Dans son allocution, le secrétaire général de N’Djaména, Abdelkader Djibbia, a rappelé que lors de l’annonce de la dernière grève, le 14 février 2026, ils ont été aussitôt contactés par l’équipe de la Primature. Cette dernière leur a montré son engagement pour la prise en compte effective du décret 2850 portant sur les statuts des enseignants afin d’améliorer leurs conditions de travail. À l’issue de cela, le Gouvernement leur a demandé de reprendre les cours. L’équipe du SET provincial a fait savoir qu’elle consultera d’abord sa base. Il a informé que depuis lundi, le chronogramme de négociation de 40 jours est sorti. Ce chronogramme donne les programmes pour étudier les fonds de ce décret et, au bout de 40 jours, permettre sa prise en compte.
Après le compte rendu qui montre la volonté du Gouvernement de prendre en compte le décret 2850, le SG Abdelkader Djibbia a soumis deux options aux membres du SET de N’Djaména : suspendre la grève pour permettre les négociations tout en gardant la capacité de pression si les promesses ne sont pas tenues, ou poursuivre la grève avec détermination jusqu’à la signature du protocole.
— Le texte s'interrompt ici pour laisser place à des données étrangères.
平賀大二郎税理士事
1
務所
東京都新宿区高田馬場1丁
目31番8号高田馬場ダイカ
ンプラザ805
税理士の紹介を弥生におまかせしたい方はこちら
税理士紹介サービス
Cette dernière option » comporte beaucoup de risques réels: la rupture définitive des négociations, des conséquences sociales et juridiques que les enseignants doivent aussi assumer » a prévenu le SG du SET de N’Djaména.
Il a ensuite exhorté ses camarades en ces termes : » l’heure n’est plus seulement à la mobilisation mais à la responsabilité historique. Nous devons analyser pour prendre une décision qui va nous faire avancer ».
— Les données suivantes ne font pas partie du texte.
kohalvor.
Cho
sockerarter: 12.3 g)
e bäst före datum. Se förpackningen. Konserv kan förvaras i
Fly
Pendant la concertation, plusieurs enseignants ont donné leurs avis en restant marbre sur leur position de maintenir la grève. Pour les uns, le gouvernement tchadien a trop joué avec les enseignants. Il les trompe souvent, ils acceptent de continuer à pleurer une fois pour toute. Pour d’autres, en période de négociation, il faut céder parfois pour mieux négocier. Malheureusement, les voix pour maintenir la grève ont dominé. Ainsi, l’Assemblée générale a décidé de maintenir les deux semaines de grève.
Une décision qui, si elle vise à contraindre le Gouvernement à appliquer le décret 2850, expose également les enseignants grévistes à une éventuelle rupture des négociations et à la coupure de leurs salaires.